Isaac Bashevis Singer se vale de uma estratégia no mínimo interessante para escrever suas histórias: ele não tem medo de deixar o centro da cena literária para dar lugar a histórias de pessoas comuns, contando-as de próprio punho, mas tendo-as sorvido de interlocutores com trajetórias pitorescas e expressivas. Toda a trama de O penitente foi contada para ele em dois dias, numa conversa que manteve com um homem que o procurou para contar a história de como viera parar ali e o que pensava sobre o que tinha visto e sentido.

Tal peculiaridade da literatura de Singer lhe valeu não somente belíssimas histórias, profundamente verossímeis e de valor singular, já que se referem diretamente a experiências vividas e sentidas; mas também um bocado de premiações e reconhecimento internacional, inclusive a láurea que talvez seja a mais significativa de todas no campo da literatura, o Prêmio Nobel, em 1978.

Quem nos conta a história (“traduzida” em literatura pelo autor) é Joseph Shapiro, um judeu que ao enfrentar os reveses de uma carreira incerta e uma cena conjugal nada promissora, resolve deixar de lado ambos e seguir em uma vida que se desligue dos elementos que lhe corromperam a existência anterior, o que, no caso dele, o leva a se aproximar mais dos princípios mais tradicionais (e às vezes ortodoxos) do judaísmo.

Buscando sentido em sua existência, Joseph Shapiro encontra um grupo religioso que observa com severidade os princípios do judaísmo, orando e fazendo penitências regularmente, de acordo com os ensinamentos mais antigos. Vendo que nesse contexto encontraria a paz de espírito que tanto buscava, Shapiro permanece algum tempo com o grupo. O ancião que conduz o grupo concede ao protagonista profundos mergulhos de sabedoria antiga, moldados pela constância, que irão acompanhar Joseph pelo resto do livro. A jornada empreendida por ele se assemelha a trajetória de Sidarta, no livro homônimo de Hermann Hesse.

Após esse encontro, Joseph passa ainda por diversas experiências, todas relatadas a Singer, que as sintetiza em uma escrita enxuta porém elegante e eloqüente. Embora ele não tenha se convertido de forma absoluta aos preceitos nos quais encontrou tranqüilidade, a penitência passa a incorporar seu conjunto de práticas cotidianas, já que essa passa a ser sua condição, um pecador esporádico que penitencia constantemente, visto que essa é a única forma que ele possui para expurgar-se e existir de forma coerente.

Se compararmos Singer a outro famoso representante da literatura judaica, Kertész, veremos um contraste bastante interessante: a pujança dramática de Singer é muito mais velada do que a agressividade de sentimentos e palavras de Kertész, mas nem por isso menos emblemática. Há de se considerar a diferença de contexto, tanto temporal quanto geográfico (e consequentemente cultural e histórico), mas se Singer não nos acerta no estômago com a força de Kertész, certamente nos dá um escopo de reflexão extenso e relevante.

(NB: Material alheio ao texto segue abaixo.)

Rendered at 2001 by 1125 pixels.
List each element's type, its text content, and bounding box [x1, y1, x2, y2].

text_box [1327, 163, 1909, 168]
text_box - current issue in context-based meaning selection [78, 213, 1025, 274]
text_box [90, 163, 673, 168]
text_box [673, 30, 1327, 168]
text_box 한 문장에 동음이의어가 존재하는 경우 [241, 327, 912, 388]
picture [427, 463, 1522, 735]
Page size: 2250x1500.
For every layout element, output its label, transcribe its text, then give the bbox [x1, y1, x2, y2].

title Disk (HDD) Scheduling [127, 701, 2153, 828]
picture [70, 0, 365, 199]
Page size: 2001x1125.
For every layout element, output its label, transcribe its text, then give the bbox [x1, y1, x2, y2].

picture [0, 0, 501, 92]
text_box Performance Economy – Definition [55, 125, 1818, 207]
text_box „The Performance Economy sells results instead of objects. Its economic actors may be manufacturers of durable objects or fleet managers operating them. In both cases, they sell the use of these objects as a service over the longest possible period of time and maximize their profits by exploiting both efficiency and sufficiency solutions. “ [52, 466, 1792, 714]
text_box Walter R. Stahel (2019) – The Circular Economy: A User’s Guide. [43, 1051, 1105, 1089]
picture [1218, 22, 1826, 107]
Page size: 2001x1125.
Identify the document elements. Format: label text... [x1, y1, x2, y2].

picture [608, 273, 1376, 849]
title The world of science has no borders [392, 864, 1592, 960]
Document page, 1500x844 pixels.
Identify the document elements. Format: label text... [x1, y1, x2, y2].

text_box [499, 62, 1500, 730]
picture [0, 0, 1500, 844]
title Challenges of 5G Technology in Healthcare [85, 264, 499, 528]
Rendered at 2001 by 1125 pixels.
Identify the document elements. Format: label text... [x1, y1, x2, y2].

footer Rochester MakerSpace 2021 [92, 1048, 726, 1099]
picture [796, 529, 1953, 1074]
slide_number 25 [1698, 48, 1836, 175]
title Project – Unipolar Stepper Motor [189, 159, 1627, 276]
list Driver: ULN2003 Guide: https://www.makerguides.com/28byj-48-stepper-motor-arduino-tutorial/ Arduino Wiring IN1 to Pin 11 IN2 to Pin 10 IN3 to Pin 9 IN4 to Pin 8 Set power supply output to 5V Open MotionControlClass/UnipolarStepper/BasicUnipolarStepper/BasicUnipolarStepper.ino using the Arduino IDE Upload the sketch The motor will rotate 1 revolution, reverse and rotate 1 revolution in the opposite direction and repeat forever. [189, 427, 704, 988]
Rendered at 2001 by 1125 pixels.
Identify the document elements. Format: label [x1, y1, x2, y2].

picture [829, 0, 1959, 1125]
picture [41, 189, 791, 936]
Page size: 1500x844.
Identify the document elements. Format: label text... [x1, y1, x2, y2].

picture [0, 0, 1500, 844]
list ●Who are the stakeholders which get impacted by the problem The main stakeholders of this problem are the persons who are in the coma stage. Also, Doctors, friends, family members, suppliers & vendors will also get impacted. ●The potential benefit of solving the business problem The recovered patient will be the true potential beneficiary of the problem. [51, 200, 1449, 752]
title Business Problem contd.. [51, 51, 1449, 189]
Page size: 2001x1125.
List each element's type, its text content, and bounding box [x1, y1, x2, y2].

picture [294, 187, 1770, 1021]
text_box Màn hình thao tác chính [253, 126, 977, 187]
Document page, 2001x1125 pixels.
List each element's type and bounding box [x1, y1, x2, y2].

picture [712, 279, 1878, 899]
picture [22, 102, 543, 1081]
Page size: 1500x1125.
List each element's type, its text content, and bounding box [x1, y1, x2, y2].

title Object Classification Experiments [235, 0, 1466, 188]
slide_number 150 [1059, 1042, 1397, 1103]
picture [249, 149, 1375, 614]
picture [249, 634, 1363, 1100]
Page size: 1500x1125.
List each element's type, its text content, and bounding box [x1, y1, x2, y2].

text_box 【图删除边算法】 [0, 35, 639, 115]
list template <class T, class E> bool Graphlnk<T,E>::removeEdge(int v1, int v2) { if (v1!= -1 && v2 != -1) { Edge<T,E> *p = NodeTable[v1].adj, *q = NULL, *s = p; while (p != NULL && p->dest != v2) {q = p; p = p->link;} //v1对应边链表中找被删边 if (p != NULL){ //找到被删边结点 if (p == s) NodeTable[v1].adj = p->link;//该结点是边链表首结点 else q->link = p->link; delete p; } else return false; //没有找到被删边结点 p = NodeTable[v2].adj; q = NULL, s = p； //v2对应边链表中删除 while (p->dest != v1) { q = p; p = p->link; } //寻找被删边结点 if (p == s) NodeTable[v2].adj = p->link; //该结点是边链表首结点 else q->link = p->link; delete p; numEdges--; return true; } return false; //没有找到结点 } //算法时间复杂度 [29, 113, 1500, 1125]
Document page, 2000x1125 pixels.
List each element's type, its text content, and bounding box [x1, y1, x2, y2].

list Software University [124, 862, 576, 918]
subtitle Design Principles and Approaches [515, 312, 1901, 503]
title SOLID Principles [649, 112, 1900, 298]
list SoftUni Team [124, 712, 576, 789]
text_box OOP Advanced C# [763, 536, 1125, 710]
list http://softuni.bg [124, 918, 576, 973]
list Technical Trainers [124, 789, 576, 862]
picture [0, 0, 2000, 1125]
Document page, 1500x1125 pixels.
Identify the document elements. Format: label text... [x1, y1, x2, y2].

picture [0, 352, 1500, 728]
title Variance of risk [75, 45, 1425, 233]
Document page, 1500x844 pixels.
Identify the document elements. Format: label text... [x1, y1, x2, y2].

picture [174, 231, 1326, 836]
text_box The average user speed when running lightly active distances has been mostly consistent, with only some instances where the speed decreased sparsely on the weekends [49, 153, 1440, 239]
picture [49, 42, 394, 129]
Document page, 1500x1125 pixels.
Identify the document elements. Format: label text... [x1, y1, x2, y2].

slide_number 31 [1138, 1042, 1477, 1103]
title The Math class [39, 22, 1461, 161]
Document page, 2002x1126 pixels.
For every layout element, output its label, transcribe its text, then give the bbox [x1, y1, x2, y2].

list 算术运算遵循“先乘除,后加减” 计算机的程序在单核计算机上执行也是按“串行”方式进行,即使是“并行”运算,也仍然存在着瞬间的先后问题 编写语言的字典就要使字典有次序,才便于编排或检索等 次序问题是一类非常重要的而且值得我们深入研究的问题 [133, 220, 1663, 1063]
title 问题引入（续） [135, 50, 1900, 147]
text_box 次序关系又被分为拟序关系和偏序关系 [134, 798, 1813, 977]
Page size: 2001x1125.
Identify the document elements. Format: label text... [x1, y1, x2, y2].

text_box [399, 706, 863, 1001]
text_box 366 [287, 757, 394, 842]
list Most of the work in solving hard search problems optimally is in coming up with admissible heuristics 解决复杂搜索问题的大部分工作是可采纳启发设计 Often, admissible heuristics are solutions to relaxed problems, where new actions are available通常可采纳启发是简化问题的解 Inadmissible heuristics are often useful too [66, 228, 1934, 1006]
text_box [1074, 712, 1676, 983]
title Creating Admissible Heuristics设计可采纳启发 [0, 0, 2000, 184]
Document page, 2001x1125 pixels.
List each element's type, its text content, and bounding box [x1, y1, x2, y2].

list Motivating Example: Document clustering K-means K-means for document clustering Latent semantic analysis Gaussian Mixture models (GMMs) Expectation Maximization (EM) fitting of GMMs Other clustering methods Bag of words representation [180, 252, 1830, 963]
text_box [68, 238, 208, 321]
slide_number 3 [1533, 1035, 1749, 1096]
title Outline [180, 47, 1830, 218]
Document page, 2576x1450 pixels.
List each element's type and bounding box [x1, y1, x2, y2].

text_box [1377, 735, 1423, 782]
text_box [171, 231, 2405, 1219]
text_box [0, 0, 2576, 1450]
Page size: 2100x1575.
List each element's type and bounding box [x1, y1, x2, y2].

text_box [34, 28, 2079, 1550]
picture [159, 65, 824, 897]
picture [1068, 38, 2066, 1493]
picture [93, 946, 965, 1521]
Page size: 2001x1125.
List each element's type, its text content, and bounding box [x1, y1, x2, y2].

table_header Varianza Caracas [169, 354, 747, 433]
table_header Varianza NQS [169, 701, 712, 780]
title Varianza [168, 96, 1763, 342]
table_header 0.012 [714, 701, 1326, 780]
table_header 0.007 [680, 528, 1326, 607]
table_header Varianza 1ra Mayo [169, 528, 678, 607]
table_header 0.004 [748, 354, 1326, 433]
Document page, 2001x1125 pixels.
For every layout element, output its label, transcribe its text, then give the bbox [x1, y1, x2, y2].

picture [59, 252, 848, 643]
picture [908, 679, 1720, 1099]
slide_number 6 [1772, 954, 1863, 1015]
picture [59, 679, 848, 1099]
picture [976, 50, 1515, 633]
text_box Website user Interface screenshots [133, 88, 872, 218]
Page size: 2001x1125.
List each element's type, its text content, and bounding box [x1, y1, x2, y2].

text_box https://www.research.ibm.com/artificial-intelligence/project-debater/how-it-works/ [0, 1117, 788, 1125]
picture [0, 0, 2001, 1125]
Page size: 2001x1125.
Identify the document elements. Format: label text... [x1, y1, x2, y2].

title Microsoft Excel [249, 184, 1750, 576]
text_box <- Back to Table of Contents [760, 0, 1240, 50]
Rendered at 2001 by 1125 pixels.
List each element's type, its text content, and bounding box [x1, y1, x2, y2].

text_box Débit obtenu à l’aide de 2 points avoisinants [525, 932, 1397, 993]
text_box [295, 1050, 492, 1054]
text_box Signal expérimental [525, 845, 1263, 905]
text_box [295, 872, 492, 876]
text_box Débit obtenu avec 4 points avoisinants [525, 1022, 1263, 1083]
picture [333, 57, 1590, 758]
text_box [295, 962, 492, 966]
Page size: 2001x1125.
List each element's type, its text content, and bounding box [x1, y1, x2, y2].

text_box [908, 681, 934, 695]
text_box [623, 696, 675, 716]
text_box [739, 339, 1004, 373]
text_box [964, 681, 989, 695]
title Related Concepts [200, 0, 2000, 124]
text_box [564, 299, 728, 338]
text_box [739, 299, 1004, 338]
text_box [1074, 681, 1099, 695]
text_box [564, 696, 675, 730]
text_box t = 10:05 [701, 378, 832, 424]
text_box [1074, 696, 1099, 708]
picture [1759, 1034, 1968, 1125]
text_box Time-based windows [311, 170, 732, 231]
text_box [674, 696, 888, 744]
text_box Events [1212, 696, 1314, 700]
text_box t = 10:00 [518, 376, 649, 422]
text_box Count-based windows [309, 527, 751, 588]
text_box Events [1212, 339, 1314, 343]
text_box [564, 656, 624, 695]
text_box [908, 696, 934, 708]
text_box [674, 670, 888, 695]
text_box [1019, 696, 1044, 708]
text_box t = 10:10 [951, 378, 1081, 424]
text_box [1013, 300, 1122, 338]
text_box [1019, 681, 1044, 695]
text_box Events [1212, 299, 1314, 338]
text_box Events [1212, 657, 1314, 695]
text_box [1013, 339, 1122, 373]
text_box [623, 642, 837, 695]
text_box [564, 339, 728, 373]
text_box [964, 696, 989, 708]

A saga de Shapiro evoca muito mais do que fragmentos da vida judaica, exprime a situação do homem contemporâneo. O protagonista de O penitente encontra sentido nos contextos simples, onde sua existência parece ter relevância e onde se sente em comunhão com suas crenças. Ou seja, se trata de um “mundo” onde ele não se sente estranho, um “mundo” onde encontra mais humanidade apesar de, paradoxalmente, ter de seguir uma série de rituais e preceitos que lhe são apresentados pela religião.

É intrigante como a narrativa de Singer camufla na condição de um judeu uma série de aspectos da “condição contemporânea”. As comunidades que seguem a risca preceitos tradicionais e ortodoxos do judaísmo surgem como paraísos perdidos, vistos à luz da nostalgia. Embora como judeu ele se esforce em reconhecer e defender certas tendências e práticas religiosas, Singer alcança um grau de universalidade muito emblemático, que diz respeito a todos nós em alguma medida.

A desumanidade com que se deparou Shapiro não está restrita a sua individualidade, mas enfeixa os dilemas do mundo moderno, expresso, por exemplo, em passagens que são aplicáveis tanto para judeus como para boa parte dos sujeitos que vivem no mundo contemporâneo, como a seguinte:

“O homem moderno injetou competição em áreas em que ela não pertence. Toda vida moderna é uma série de provas para determinar quem é o mais alto, o maior, o mais forte; capaz de atuar melhor que os outros.” (p. 142)

Diante da perversidade estrutural do mundo, resta a penitência individual para tentar purga-lo de alguma forma. Essa é a condição de Shapiro, e, ainda que não seja o único, é um veredicto dramático para a existência contemporânea.